* Working data:
━━━━━━━━━━━━━━━━━━━━

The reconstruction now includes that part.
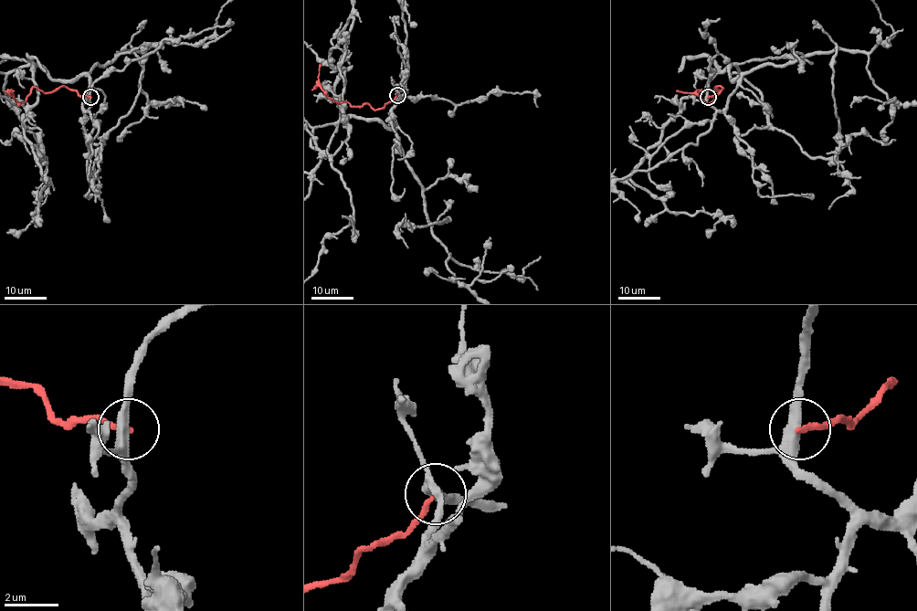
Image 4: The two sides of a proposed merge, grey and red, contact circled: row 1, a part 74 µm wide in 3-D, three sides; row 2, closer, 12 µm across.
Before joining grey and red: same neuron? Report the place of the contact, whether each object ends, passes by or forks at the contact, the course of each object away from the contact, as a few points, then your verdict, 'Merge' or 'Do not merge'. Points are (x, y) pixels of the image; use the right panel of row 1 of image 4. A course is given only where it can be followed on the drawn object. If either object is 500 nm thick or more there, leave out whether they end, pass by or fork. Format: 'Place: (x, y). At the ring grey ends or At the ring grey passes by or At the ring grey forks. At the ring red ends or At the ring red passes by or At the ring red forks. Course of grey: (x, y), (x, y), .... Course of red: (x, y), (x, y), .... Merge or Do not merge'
Place: (708, 97). At the ring grey passes by. At the ring red ends. Course of red: (707, 97), (716, 96), (722, 88), (717, 87), (719, 92), (716, 87), (710, 103), (693, 93), (677, 90). Do not merge

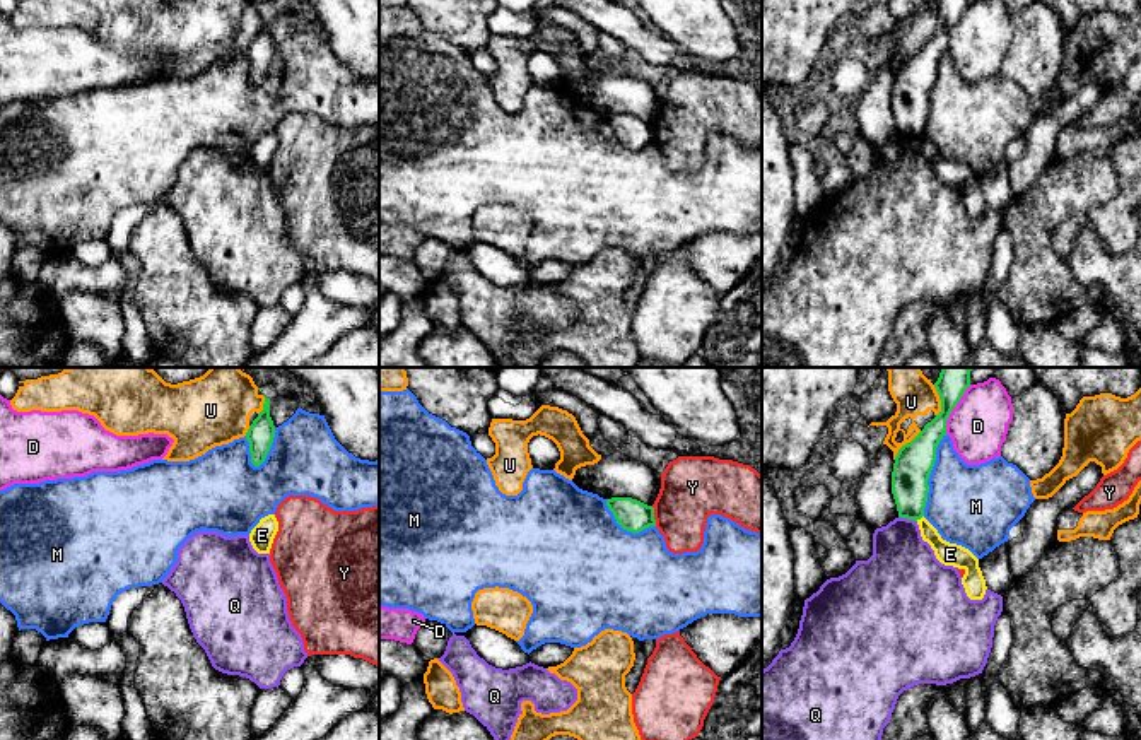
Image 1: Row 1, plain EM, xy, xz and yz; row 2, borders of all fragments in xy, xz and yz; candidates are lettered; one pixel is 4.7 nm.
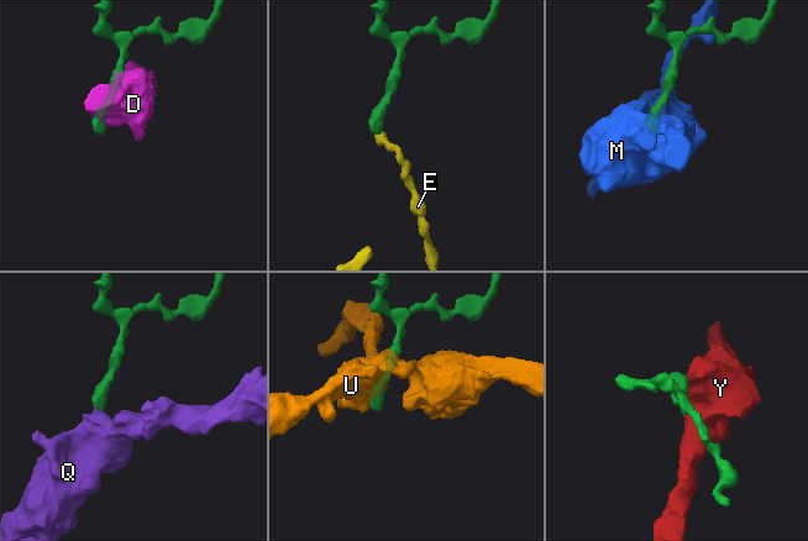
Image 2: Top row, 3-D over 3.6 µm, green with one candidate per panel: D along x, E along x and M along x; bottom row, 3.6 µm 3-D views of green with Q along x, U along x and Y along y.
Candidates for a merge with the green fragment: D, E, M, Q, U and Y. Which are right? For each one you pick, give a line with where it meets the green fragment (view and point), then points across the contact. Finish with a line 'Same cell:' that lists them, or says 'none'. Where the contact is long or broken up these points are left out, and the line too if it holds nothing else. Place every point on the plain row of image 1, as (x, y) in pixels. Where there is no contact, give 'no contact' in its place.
Same cell: none

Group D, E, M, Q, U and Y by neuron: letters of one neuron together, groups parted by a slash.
D / E / M / Q / U / Y

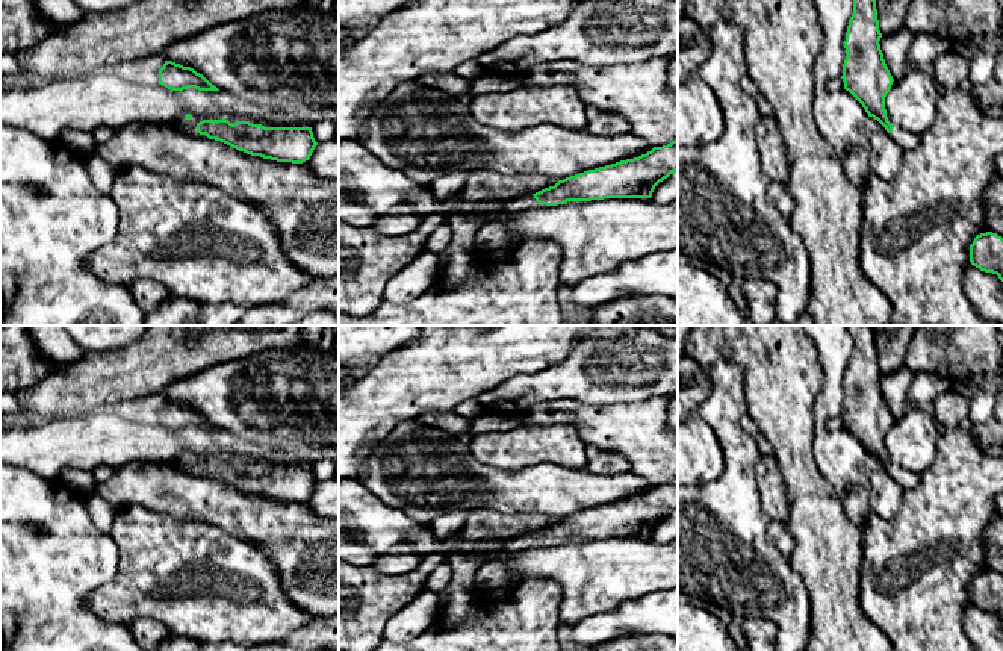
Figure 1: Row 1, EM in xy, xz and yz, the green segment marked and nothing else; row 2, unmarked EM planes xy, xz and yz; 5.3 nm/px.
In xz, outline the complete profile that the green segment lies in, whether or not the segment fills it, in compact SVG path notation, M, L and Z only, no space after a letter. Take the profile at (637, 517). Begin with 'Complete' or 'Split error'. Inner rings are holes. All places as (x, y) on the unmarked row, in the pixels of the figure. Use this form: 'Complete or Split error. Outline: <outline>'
Split error. Outline: M678 478L646 494L588 509L510 542L510 551L567 540L651 537L655 525L678 510Z

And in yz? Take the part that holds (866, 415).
Split error. Outline: M849 326L853 338L853 353L849 359L843 403L844 428L849 430L865 448L868 456L877 459L891 478L903 489L920 484L921 474L903 469L888 460L885 436L894 421L880 389L882 372L879 369L873 326Z

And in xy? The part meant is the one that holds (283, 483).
Split error. Outline: M188 453L179 469L189 475L221 480L239 491L277 501L303 503L310 498L318 481L312 466L265 466L250 460L203 459L195 462Z

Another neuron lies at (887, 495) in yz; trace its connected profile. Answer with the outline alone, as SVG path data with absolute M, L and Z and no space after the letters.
M873 456L865 459L865 466L871 483L871 512L883 519L894 518L903 500L903 489Z

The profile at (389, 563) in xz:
M399 545L390 554L381 554L372 568L384 574L404 574L413 571L422 560L422 554L416 553L410 545Z

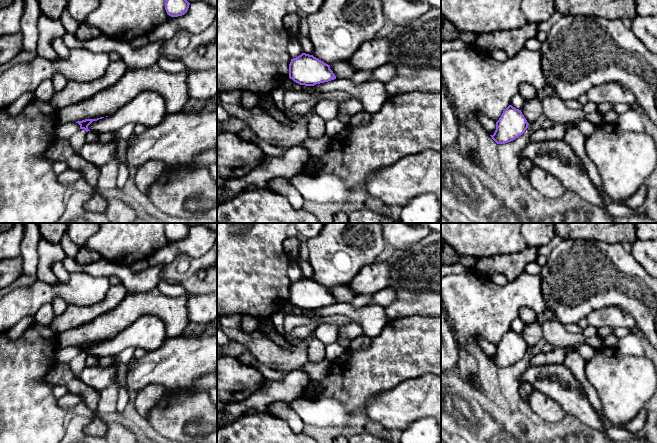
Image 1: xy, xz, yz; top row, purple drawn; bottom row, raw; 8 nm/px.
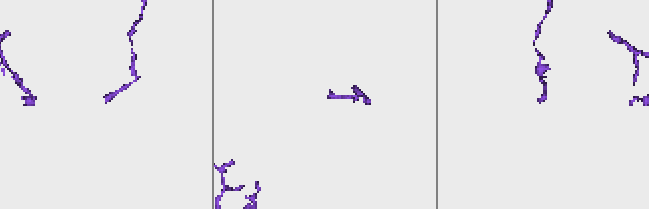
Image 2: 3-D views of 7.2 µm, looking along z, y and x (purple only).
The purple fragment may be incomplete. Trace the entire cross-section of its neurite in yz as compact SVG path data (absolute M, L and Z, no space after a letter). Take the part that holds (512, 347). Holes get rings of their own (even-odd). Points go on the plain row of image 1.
M509 329L496 346L494 358L490 360L497 368L505 368L521 360L528 349L521 334Z

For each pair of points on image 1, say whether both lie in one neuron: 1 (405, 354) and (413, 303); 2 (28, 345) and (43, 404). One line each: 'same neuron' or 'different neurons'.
1: different neurons
2: same neuron

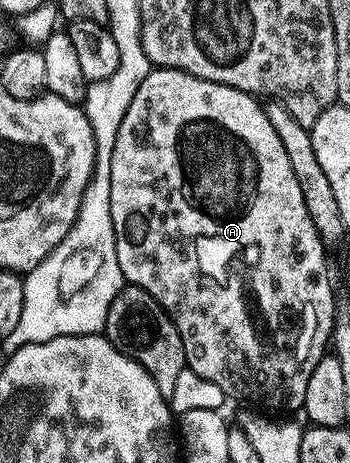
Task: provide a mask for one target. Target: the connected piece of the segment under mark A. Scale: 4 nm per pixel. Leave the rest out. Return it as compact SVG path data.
M155 67L148 78L140 82L140 90L136 90L132 103L128 105L128 114L124 114L124 122L120 122L116 146L112 146L112 226L116 258L120 262L123 281L136 284L152 294L158 305L170 313L176 330L180 330L180 342L184 342L187 368L200 374L200 378L208 378L208 382L216 382L227 398L234 399L235 396L238 400L251 400L254 403L251 405L263 409L298 410L305 402L308 378L312 378L316 362L327 355L334 334L334 284L330 281L330 268L326 265L327 245L316 226L312 226L312 218L308 214L308 206L304 206L300 182L296 182L296 174L292 174L292 162L288 162L284 142L280 142L280 134L272 130L265 107L257 102L249 92L196 78L175 68Z

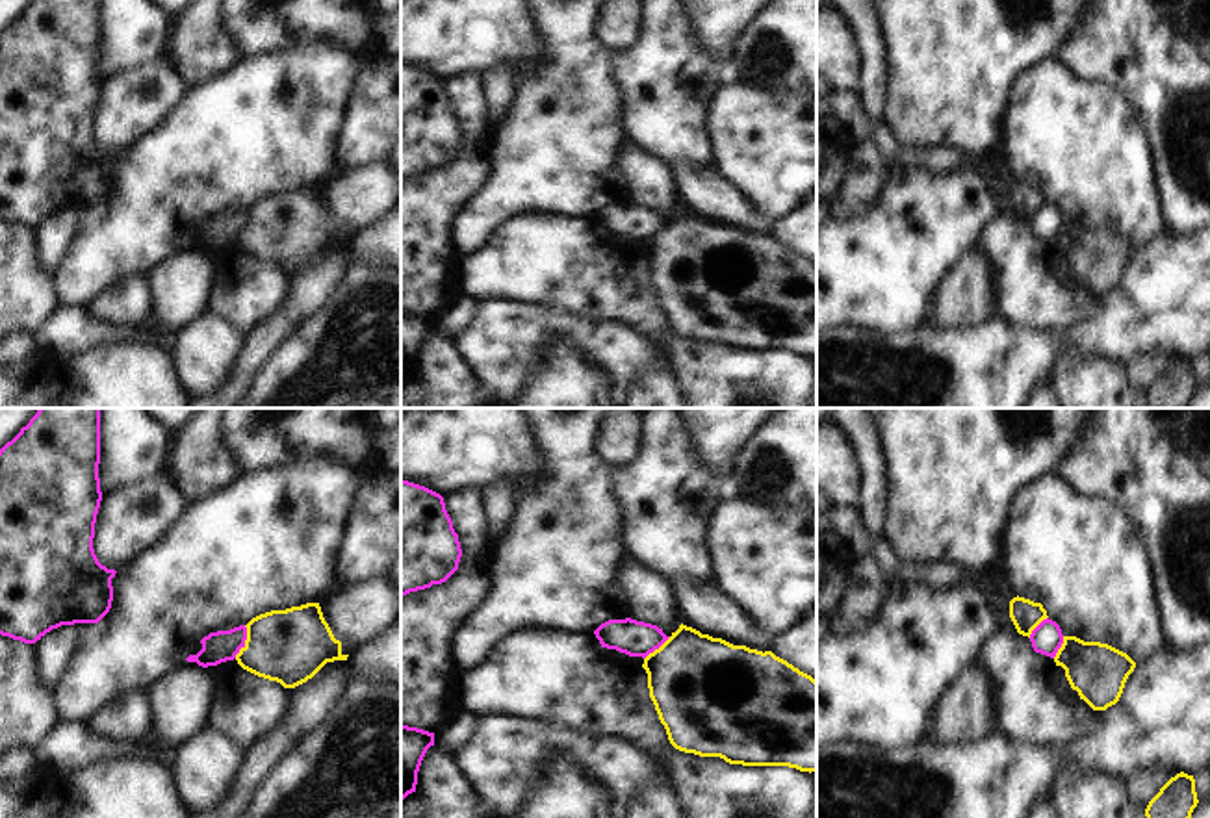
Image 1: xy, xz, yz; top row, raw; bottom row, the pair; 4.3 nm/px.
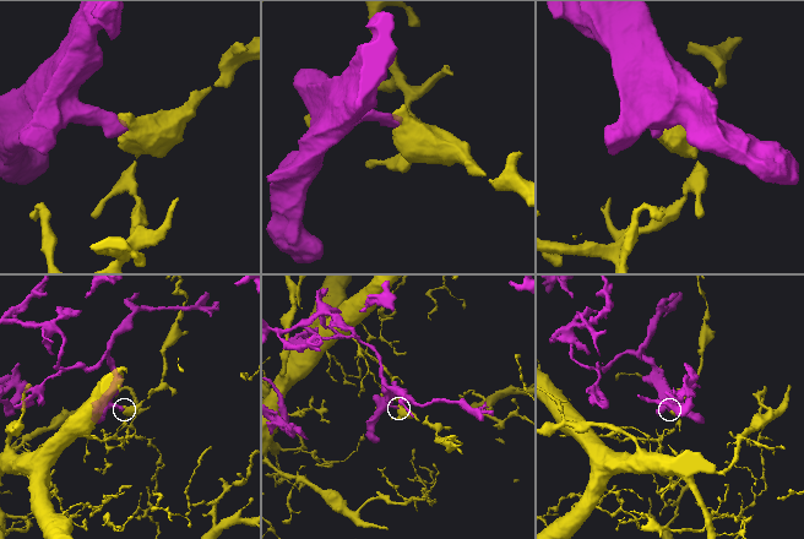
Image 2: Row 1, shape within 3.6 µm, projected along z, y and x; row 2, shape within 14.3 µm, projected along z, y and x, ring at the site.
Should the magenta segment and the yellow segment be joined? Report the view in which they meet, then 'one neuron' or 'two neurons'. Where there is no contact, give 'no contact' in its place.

━━━━━━━━━━━━━━━━━━━━

* How to complete this task:
The copy must reproduce the listing above verbatim and contain no pictures.

* Your response:
The reconstruction now includes that part.
Image 4: The two sides of a proposed merge, grey and red, contact circled: row 1, a part 74 µm wide in 3-D, three sides; row 2, closer, 12 µm across.
Before joining grey and red: same neuron? Report the place of the contact, whether each object ends, passes by or forks at the contact, the course of each object away from the contact, as a few points, then your verdict, 'Merge' or 'Do not merge'. Points are (x, y) pixels of the image; use the right panel of row 1 of image 4. A course is given only where it can be followed on the drawn object. If either object is 500 nm thick or more there, leave out whether they end, pass by or fork. Format: 'Place: (x, y). At the ring grey ends or At the ring grey passes by or At the ring grey forks. At the ring red ends or At the ring red passes by or At the ring red forks. Course of grey: (x, y), (x, y), .... Course of red: (x, y), (x, y), .... Merge or Do not merge'
Place: (708, 97). At the ring grey passes by. At the ring red ends. Course of red: (707, 97), (716, 96), (722, 88), (717, 87), (719, 92), (716, 87), (710, 103), (693, 93), (677, 90). Do not merge

Image 1: Row 1, plain EM, xy, xz and yz; row 2, borders of all fragments in xy, xz and yz; candidates are lettered; one pixel is 4.7 nm.
Image 2: Top row, 3-D over 3.6 µm, green with one candidate per panel: D along x, E along x and M along x; bottom row, 3.6 µm 3-D views of green with Q along x, U along x and Y along y.
Candidates for a merge with the green fragment: D, E, M, Q, U and Y. Which are right? For each one you pick, give a line with where it meets the green fragment (view and point), then points across the contact. Finish with a line 'Same cell:' that lists them, or says 'none'. Where the contact is long or broken up these points are left out, and the line too if it holds nothing else. Place every point on the plain row of image 1, as (x, y) in pixels. Where there is no contact, give 'no contact' in its place.
Same cell: none

Group D, E, M, Q, U and Y by neuron: letters of one neuron together, groups parted by a slash.
D / E / M / Q / U / Y

Figure 1: Row 1, EM in xy, xz and yz, the green segment marked and nothing else; row 2, unmarked EM planes xy, xz and yz; 5.3 nm/px.
In xz, outline the complete profile that the green segment lies in, whether or not the segment fills it, in compact SVG path notation, M, L and Z only, no space after a letter. Take the profile at (637, 517). Begin with 'Complete' or 'Split error'. Inner rings are holes. All places as (x, y) on the unmarked row, in the pixels of the figure. Use this form: 'Complete or Split error. Outline: <outline>'
Split error. Outline: M678 478L646 494L588 509L510 542L510 551L567 540L651 537L655 525L678 510Z

And in yz? Take the part that holds (866, 415).
Split error. Outline: M849 326L853 338L853 353L849 359L843 403L844 428L849 430L865 448L868 456L877 459L891 478L903 489L920 484L921 474L903 469L888 460L885 436L894 421L880 389L882 372L879 369L873 326Z

And in xy? The part meant is the one that holds (283, 483).
Split error. Outline: M188 453L179 469L189 475L221 480L239 491L277 501L303 503L310 498L318 481L312 466L265 466L250 460L203 459L195 462Z

Another neuron lies at (887, 495) in yz; trace its connected profile. Answer with the outline alone, as SVG path data with absolute M, L and Z and no space after the letters.
M873 456L865 459L865 466L871 483L871 512L883 519L894 518L903 500L903 489Z

The profile at (389, 563) in xz:
M399 545L390 554L381 554L372 568L384 574L404 574L413 571L422 560L422 554L416 553L410 545Z

Image 1: xy, xz, yz; top row, purple drawn; bottom row, raw; 8 nm/px.
Image 2: 3-D views of 7.2 µm, looking along z, y and x (purple only).
The purple fragment may be incomplete. Trace the entire cross-section of its neurite in yz as compact SVG path data (absolute M, L and Z, no space after a letter). Take the part that holds (512, 347). Holes get rings of their own (even-odd). Points go on the plain row of image 1.
M509 329L496 346L494 358L490 360L497 368L505 368L521 360L528 349L521 334Z

For each pair of points on image 1, say whether both lie in one neuron: 1 (405, 354) and (413, 303); 2 (28, 345) and (43, 404). One line each: 'same neuron' or 'different neurons'.
1: different neurons
2: same neuron

Task: provide a mask for one target. Target: the connected piece of the segment under mark A. Scale: 4 nm per pixel. Leave the rest out. Return it as compact SVG path data.
M155 67L148 78L140 82L140 90L136 90L132 103L128 105L128 114L124 114L124 122L120 122L116 146L112 146L112 226L116 258L120 262L123 281L136 284L152 294L158 305L170 313L176 330L180 330L180 342L184 342L187 368L200 374L200 378L208 378L208 382L216 382L227 398L234 399L235 396L238 400L251 400L254 403L251 405L263 409L298 410L305 402L308 378L312 378L316 362L327 355L334 334L334 284L330 281L330 268L326 265L327 245L316 226L312 226L312 218L308 214L308 206L304 206L300 182L296 182L296 174L292 174L292 162L288 162L284 142L280 142L280 134L272 130L265 107L257 102L249 92L196 78L175 68Z

Image 1: xy, xz, yz; top row, raw; bottom row, the pair; 4.3 nm/px.
Image 2: Row 1, shape within 3.6 µm, projected along z, y and x; row 2, shape within 14.3 µm, projected along z, y and x, ring at the site.
Should the magenta segment and the yellow segment be joined? Report the view in which they meet, then 'one neuron' or 'two neurons'. Where there is no contact, give 'no contact' in its place.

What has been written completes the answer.